La lezione appare semplice. Se la Lega rivendica la propria identità e insiste sui temi dell'autogoverno, ha un proprio spazio, ben distinto da quello ora occupato da Giorgia Meloni; e si tratta di un'area tanto vasta da permettere pure altre rilevanti performance. Questo non significa che Salvini debba accantonare le battaglie contro il green deal e le follie ecologiste, contro la burocrazia europea, contro l'immigrazione di massa e contro il politicamente corretto. Al contrario, proprio un suo delinearsi quale difensore di ogni specifica comunità regionale e locale da Nord a Sud gli permetterebbe di interpretare con ancora maggior decisione quei temi.
Senza dubbio l'Italia non è il Veneto. Non ovunque abbiamo quel forte attaccamento alla propria realtà che contraddistingue le terre della Serenissima. Al tempo stesso, Salvini deve prendere atto che in Campania una Lega genericamente di destra si ferma al 5% e in Puglia all'8%: meno della metà dei voti ottenuti da Fratelli d'Italia.
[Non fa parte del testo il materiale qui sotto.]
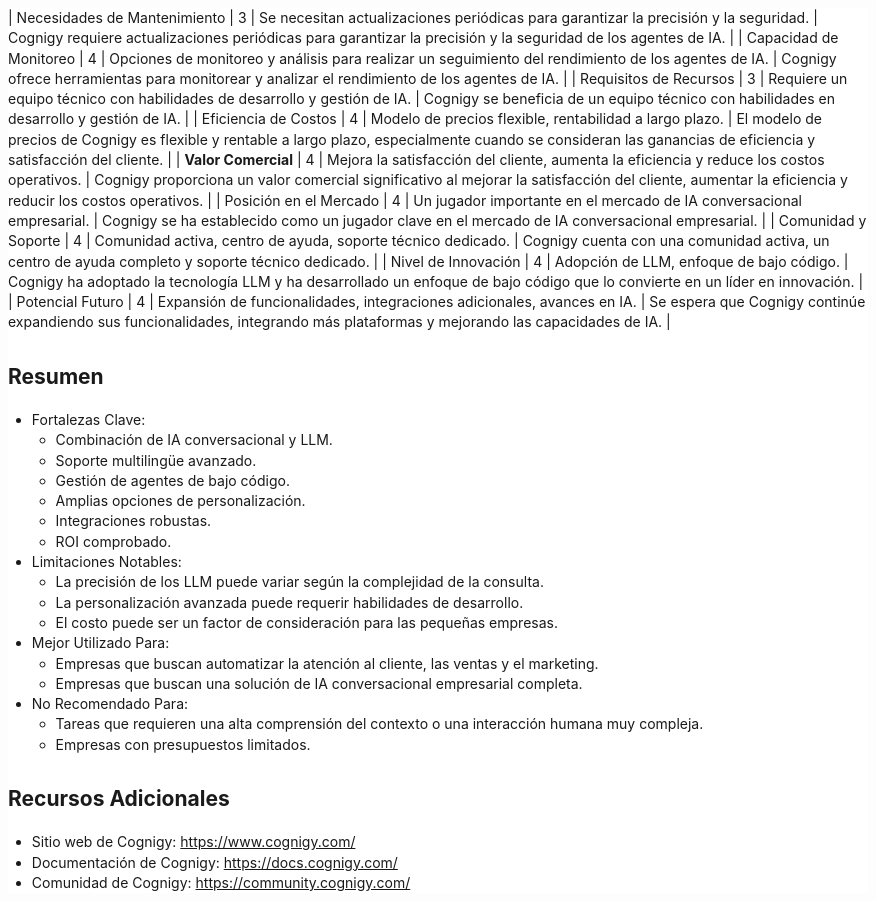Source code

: | Necesidades de Mantenimiento |  3 |  Se necesitan actualizaciones periódicas para garantizar la precisión y la seguridad. |  Cognigy requiere actualizaciones periódicas para garantizar la precisión y la seguridad de los agentes de IA. |
| Capacidad de Monitoreo |  4 |  Opciones de monitoreo y análisis para realizar un seguimiento del rendimiento de los agentes de IA. |  Cognigy ofrece herramientas para monitorear y analizar el rendimiento de los agentes de IA. |
| Requisitos de Recursos |  3 |  Requiere un equipo técnico con habilidades de desarrollo y gestión de IA. |  Cognigy se beneficia de un equipo técnico con habilidades en desarrollo y gestión de IA. |
| Eficiencia de Costos |  4 |  Modelo de precios flexible,  rentabilidad a largo plazo. |  El modelo de precios de Cognigy es flexible y rentable a largo plazo,  especialmente cuando se consideran las ganancias de eficiencia y satisfacción del cliente. |
| **Valor Comercial** |  4 |  Mejora la satisfacción del cliente,  aumenta la eficiencia y reduce los costos operativos. |  Cognigy proporciona un valor comercial significativo al mejorar la satisfacción del cliente,  aumentar la eficiencia y reducir los costos operativos. |
| Posición en el Mercado |  4 |  Un jugador importante en el mercado de IA conversacional empresarial. |  Cognigy se ha establecido como un jugador clave en el mercado de IA conversacional empresarial. |
| Comunidad y Soporte |  4 |  Comunidad activa,  centro de ayuda,  soporte técnico dedicado. |  Cognigy cuenta con una comunidad activa,  un centro de ayuda completo y soporte técnico dedicado. |
| Nivel de Innovación |  4 |  Adopción de LLM,  enfoque de bajo código. |  Cognigy ha adoptado la tecnología LLM y ha desarrollado un enfoque de bajo código que lo convierte en un líder en innovación. |
| Potencial Futuro |  4 |  Expansión de funcionalidades,  integraciones adicionales,  avances en IA. |  Se espera que Cognigy continúe expandiendo sus funcionalidades,  integrando más plataformas y mejorando las capacidades de IA. |

## Resumen
- Fortalezas Clave: 
    - Combinación de IA conversacional y LLM.
    - Soporte multilingüe avanzado.
    - Gestión de agentes de bajo código.
    - Amplias opciones de personalización.
    - Integraciones robustas.
    - ROI comprobado.
- Limitaciones Notables:
    - La precisión de los LLM puede variar según la complejidad de la consulta.
    - La personalización avanzada puede requerir habilidades de desarrollo.
    - El costo puede ser un factor de consideración para las pequeñas empresas.
- Mejor Utilizado Para:
    - Empresas que buscan automatizar la atención al cliente, las ventas y el marketing.
    - Empresas que buscan una solución de IA conversacional empresarial completa.
- No Recomendado Para:
    - Tareas que requieren una alta comprensión del contexto o una interacción humana muy compleja.
    - Empresas con presupuestos limitados.

## Recursos Adicionales
- Sitio web de Cognigy:  https://www.cognigy.com/
- Documentación de Cognigy:  https://docs.cognigy.com/
- Comunidad de Cognigy:  https://community.cognigy.com/

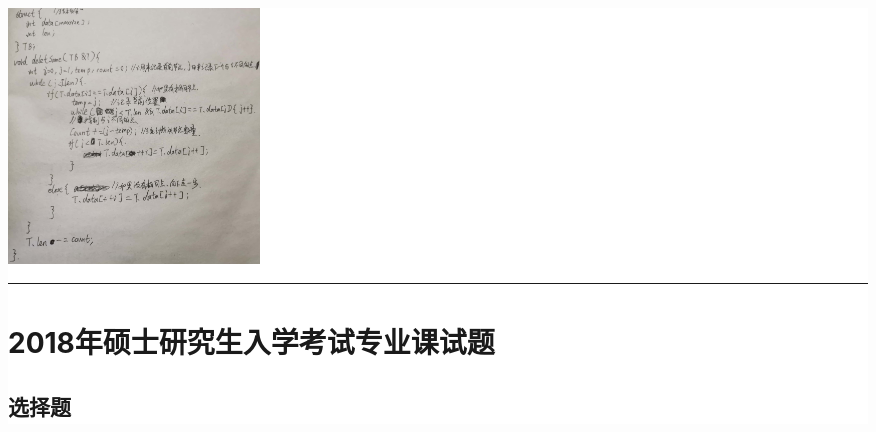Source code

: <img src="assets/中南民族大学842答案.assets/IMG_20221221_182558_edit_384107284227846.jpg" alt="IMG_20221221_182558_edit_384107284227846" style="zoom:25%;" />

---

# 2018年硕士研究生入学考试专业课试题

## 选择题
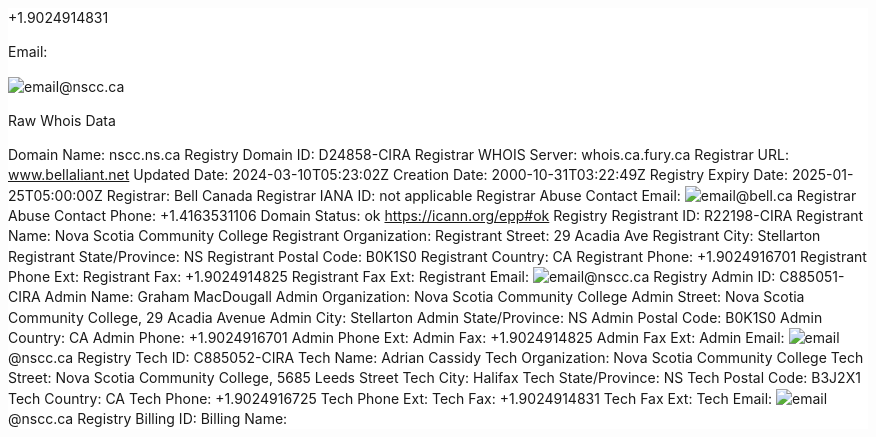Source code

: +1.9024914831

Email:

![email](https://www.whois.com/eimg/f/93/f93d6eedaf1c66e37283063443540b1a6ad238ce.png)@nscc.ca

Raw Whois Data

Domain Name: nscc.ns.ca
Registry Domain ID: D24858-CIRA
Registrar WHOIS Server: whois.ca.fury.ca
Registrar URL: www.bellaliant.net
Updated Date: 2024-03-10T05:23:02Z
Creation Date: 2000-10-31T03:22:49Z
Registry Expiry Date: 2025-01-25T05:00:00Z
Registrar: Bell Canada
Registrar IANA ID: not applicable
Registrar Abuse Contact Email: ![email](https://www.whois.com/eimg/9/12/912856881c68d1fc0af0f6c5eab70c59da3f3b8a.png)@bell.ca
Registrar Abuse Contact Phone: +1.4163531106
Domain Status: ok https://icann.org/epp#ok
Registry Registrant ID: R22198-CIRA
Registrant Name: Nova Scotia Community College
Registrant Organization:
Registrant Street: 29 Acadia Ave
Registrant City: Stellarton
Registrant State/Province: NS
Registrant Postal Code: B0K1S0
Registrant Country: CA
Registrant Phone: +1.9024916701
Registrant Phone Ext:
Registrant Fax: +1.9024914825
Registrant Fax Ext:
Registrant Email: ![email](https://www.whois.com/eimg/f/16/f16d9c64267110a9a2cd395db6dc098e53581cb2.png)@nscc.ca
Registry Admin ID: C885051-CIRA
Admin Name: Graham MacDougall
Admin Organization: Nova Scotia Community College
Admin Street: Nova Scotia Community College, 29 Acadia Avenue
Admin City: Stellarton
Admin State/Province: NS
Admin Postal Code: B0K1S0
Admin Country: CA
Admin Phone: +1.9024916701
Admin Phone Ext:
Admin Fax: +1.9024914825
Admin Fax Ext:
Admin Email: ![email](https://www.whois.com/eimg/f/16/f16d9c64267110a9a2cd395db6dc098e53581cb2.png)@nscc.ca
Registry Tech ID: C885052-CIRA
Tech Name: Adrian Cassidy
Tech Organization: Nova Scotia Community College
Tech Street: Nova Scotia Community College, 5685 Leeds Street 
Tech City: Halifax
Tech State/Province: NS
Tech Postal Code: B3J2X1
Tech Country: CA
Tech Phone: +1.9024916725
Tech Phone Ext:
Tech Fax: +1.9024914831
Tech Fax Ext:
Tech Email: ![email](https://www.whois.com/eimg/f/93/f93d6eedaf1c66e37283063443540b1a6ad238ce.png)@nscc.ca
Registry Billing ID:
Billing Name:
Dopo una Lega nordista (quella di Bossi) e dopo una Lega nazionalista, sembra allora venuto il momento di valutare la possibilità di delineare un progetto autenticamente federalista, che intercetti quella voglia di autogoverno che a ben guardare non è forte soltanto in Veneto, ma anche in Sardegna e in Sicilia, a Napoli e in Friuli, in Lombardia e in Liguria, e via dicendo.
Non è un caso che, appena eletto, il nuovo governatore campano Roberto Fico abbia dichiarato senza mezzi termini di non volere l'autonomia differenziata: e non parlava della Campania, ma semmai delle altre regioni.
Fico sa bene che, a ogni latitudine, molti nutrono il sogno di un riassetto elvetico dell'attuale Repubblica, ma sa anche che dirigersi in quella direzione sbarrerebbe la strada al populismo spendaccione dei Cinquestelle e imporrebbe una diversa, e migliore, qualità delle nostre amministrazioni.Le urne hanno mandato alla Lega un messaggio chiaro e forte. Ora si tratta di vedere se sarà accolto nel modo giusto.